Progress has been slow on employer uptake, though, and the number of apprentices enrolled outside the building trades has been very modest. In California, one of the states with a major apprenticeship push and spending in the tens of millions of dollars, the number of completing apprentices, outside of the building trades, totaled less than a few thousand in 2023. Scaling the apprenticeship approach, as well as scaling for other workplace learning such as paid internships, will need innovators/disrupters at the White House and U.S. Department of Labor to partner with workforce groups.
Similarly, innovation/disruption from the White House and the Labor Department will be needed to scale the initial efforts of several of America’s major employers (Walmart, Target, Home Depot, Pepsi) to invest in and upskill their entry level workforces. Earlier this year, these employers came together at the Opportunity Summit in Washington DC, pledging investment in their lower wage workers. Walmart CEO John Furner announced Walmart’s commitment to dramatically increase promotion from within, as part of an emphasis on skills rather than degrees. These actions are a start, but they represent a tiny segment of the major companies, and they have yet to figure out how to assist workers in small and mid-size firms.
III. Vance, Economic Populism, and America’s Workforce System: Not-So-Unlikely Allies
During the recent campaign, the large media outlets (the Atlantic, NPR, New York Times) did everything they could to either present JD Vance as a cartoonish figure, with views outside of the mainstream or as the purveyor of “fake populism.” I would suggest that people directly read or listen to Vance’s ideas on his working class capitalism: not just his well-known Hillbilly Elegy, but also his writings and speeches on maintaining a strong middle class. A far different picture will emerge.
Further, the workforce system, even as its members largely skew left in their politics, will find an ally in Vance (as well as Bobby Kennedy and others in the new Administration) in efforts to build and maintain America’s practical economy. In fact, if workforce practitioners are able to transcend political labels and orthodoxies, they are likely to find stronger allies for advancing the practical economy worker than in the outgoing Administration.

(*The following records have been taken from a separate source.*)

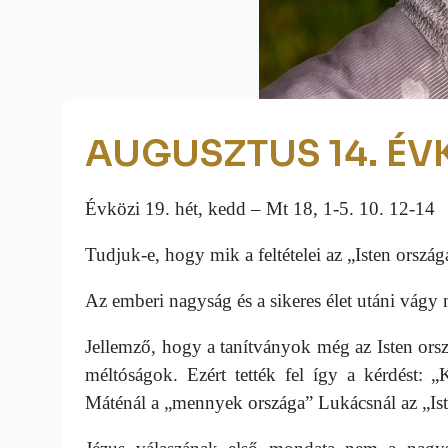
AUGUSZTUS 14. ÉVK
Évközi 19. hét, kedd – Mt 18, 1-5. 10. 12-14
Tudjuk-e, hogy mik a feltételei az „Isten ország
Az emberi nagyság és a sikeres élet utáni vágy
Jellemző, hogy a tanítványok még az Isten orsz
méltóságok. Ezért tették fel így a kérdést
Máténál a „mennyek országa” Lukácsnál az „Iste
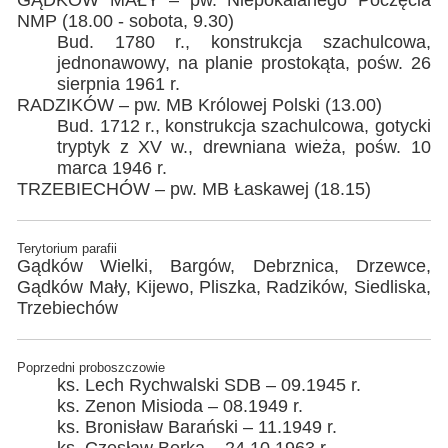
GĄDKÓW MAŁY – pw. Niepokalanego Poczęcia
NMP (18.00 - sobota, 9.30)
Bud. 1780 r., konstrukcja szachulcowa,
jednonawowy, na planie prostokąta, pośw. 26
sierpnia 1961 r.
RADZIKÓW – pw. MB Królowej Polski (13.00)
Bud. 1712 r., konstrukcja szachulcowa, gotycki
tryptyk z XV w., drewniana wieża, pośw. 10
marca 1946 r.
TRZEBIECHÓW – pw. MB Łaskawej (18.15)
Terytorium parafii
Gądków Wielki, Bargów, Debrznica, Drzewce,
Gądków Mały, Kijewo, Pliszka, Radzików, Siedliska,
Trzebiechów
Poprzedni proboszczowie
ks. Lech Rychwalski SDB – 09.1945 r.
ks. Zenon Misioda – 08.1949 r.
ks. Bronisław Barański – 11.1949 r.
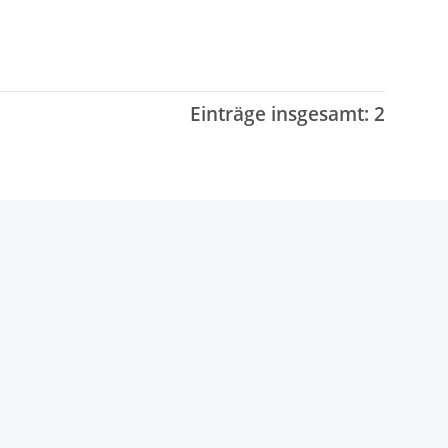
Einträge insgesamt: 2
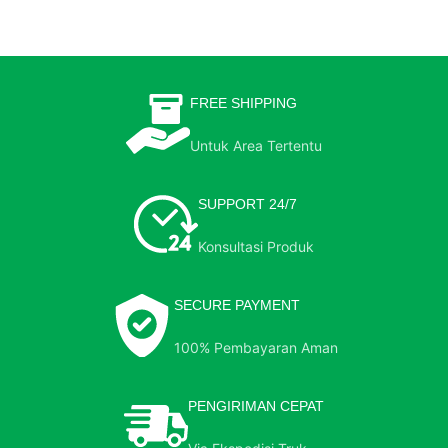
FREE SHIPPING
Untuk Area Tertentu
SUPPORT 24/7
Konsultasi Produk
SECURE PAYMENT
100% Pembayaran Aman
PENGIRIMAN CEPAT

Postscript on Thanksgiving and Politics
On this last note, and for the upcoming Thanksgiving, I’d also suggest listening to Vance’s answer at a town meeting in late October. It was prompted by an account manager at an auto supply firm who asked about the polarization in the country.
“Don’t get too personal all the time. One of the things I’ve seen, especially from some of my wife’s friends and some of my friends, is if they disagree with us on politics—sometimes they’ll get very personal about it.
“Whether you vote for me and Donald Trump, whether you vote for Kamala Harris, don’t cast aside family members and lifelong friendships. Politics is not worth it. I think, if we follow this principle, we start to heal the divide in this country.”